Pajova admitted a further charge of possession of a false passport.

Pajova did not give evidence. He admitted driving with excess alcohol and without either a licence or insurance but denied the crash contributed to the death of baby Nicole.

After the verdicts were returned the jury was told he had a previous conviction in November 2005 for drink driving and driving without either a licence or insurance.

Judge Sean Morris jailed Pajova for six years and banned him from driving for five years "Whilst drunk you got behind the wheel of a car and you drove with a passenger who was pregnant.

Being in charge of a vehicle when drunk is as bad as being in charge of a loaded gun. You lied to the police at the scene and you were driving without insurance and without a licence. You had an extremely high alcohol reading."

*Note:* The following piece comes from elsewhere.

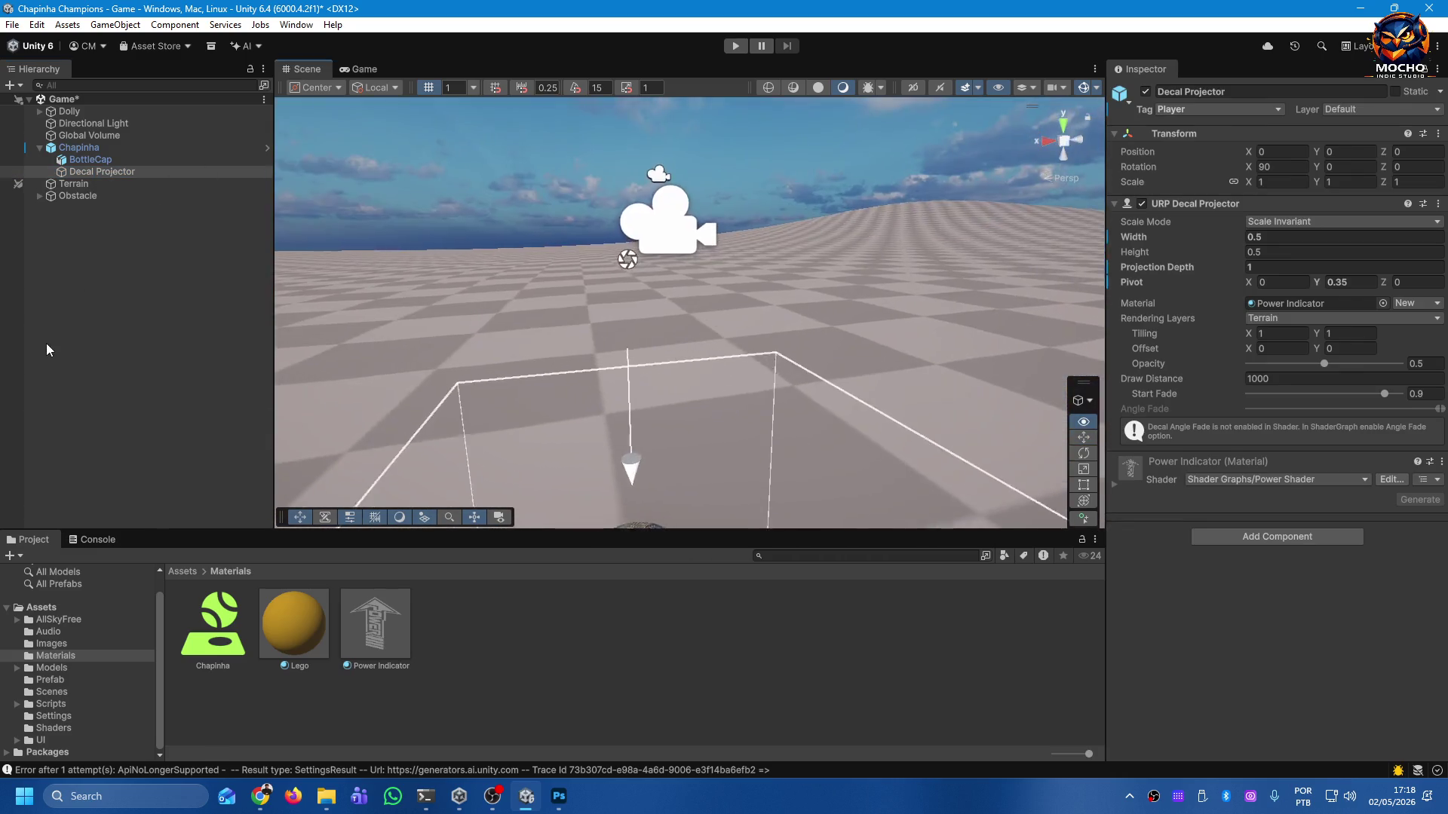
{"action": "left_click_drag", "start_coordinate": [905, 410], "coordinate": [699, 426]}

Laura Staples, defending, said Pajova had a difficult life having grown up in war conditions in Kosova. His father was killed and his mother disappeared before he was able to flee to a refugee camp in Albania.

Miss Staples said Pajova arrived in the UK at the age of 14 after smuggled in on the back of a lorry and later was fostered out after being taken into care.

"He knows he should not have been driving in the first place. It was a stupid decision."